囲炉裏を挟んで向き合うようにして座った小さな客人達は、ありあわせの食材で簡単につくられた質素な食事を、かけ込むように凄い勢いで口に運んでいた。


「(相当お腹減ってたのかな…)」






旅人では無いと本人達が否定していたので違うらしく、だとしたらこの兄妹2人だけでのこのたびにはきっとそれ以上に何か深い事情があるのだろう。

ツバキは自分の食事も進めながらじっくりと2人を観察する。



若干赤色混じりな茶色の長い髪を頭のてっぺんでお団子にしている妹、マツリ。ちなみにさきほど年を聞いところ『10歳くらい!』と元気よく曖昧な返事を返されてしまった。見た目からしてもまだ幼く、ちょうどそれぐらいの年齢ということで間違ってはいないだろう。

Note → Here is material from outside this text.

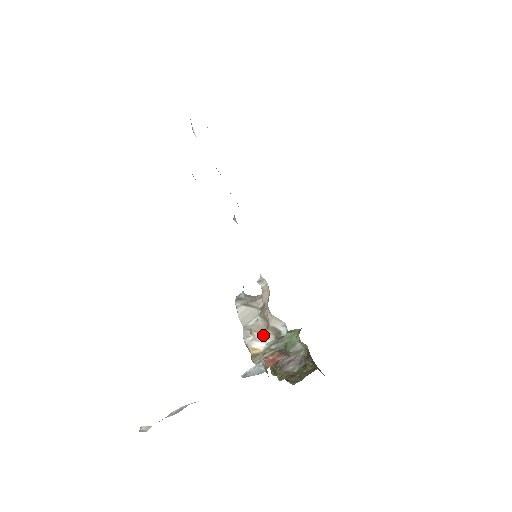
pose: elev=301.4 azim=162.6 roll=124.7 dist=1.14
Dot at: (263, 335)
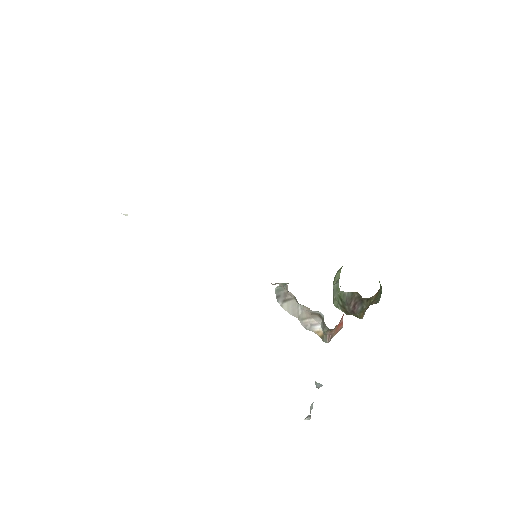
Dot at: (313, 319)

対する兄、ユウリは妹と同じ綺麗な赤茶色の髪を持ち風になびくほどの長さはある短髪だった。顔立ちはまだ子供らしさは抜け切れないながらもなかなかに整った顔立ちをしていた。しかし妹と2人並んだこの様子を見ればやはりまだ子供らしかった。ちなみにこちら兄貴の年齢はといえば『たぶん16ぐらい』とやはり曖昧な回答だった。







「ツバキちゃんこれ美味しいね」

「ほんと?オカワリもあるよー」

「えっ、良いの?」

「もちろん!」

「マツ、オレのやるから辞めな」


ユウリは御椀を差し出そうとするマツリの腕を遮った。




「あれ、もしかしてお腹減ってなかった?それとも口に合わなかったとか…」

「そんなんじゃない、けど」

「だったら良いよ。多めに作ったから遠慮しないで」



気にしないように、と笑顔を浮かべながら再び彼女の方に手を差し出せば、マツリは兄の様子を気にしながらもゆっくり御椀を差し出した。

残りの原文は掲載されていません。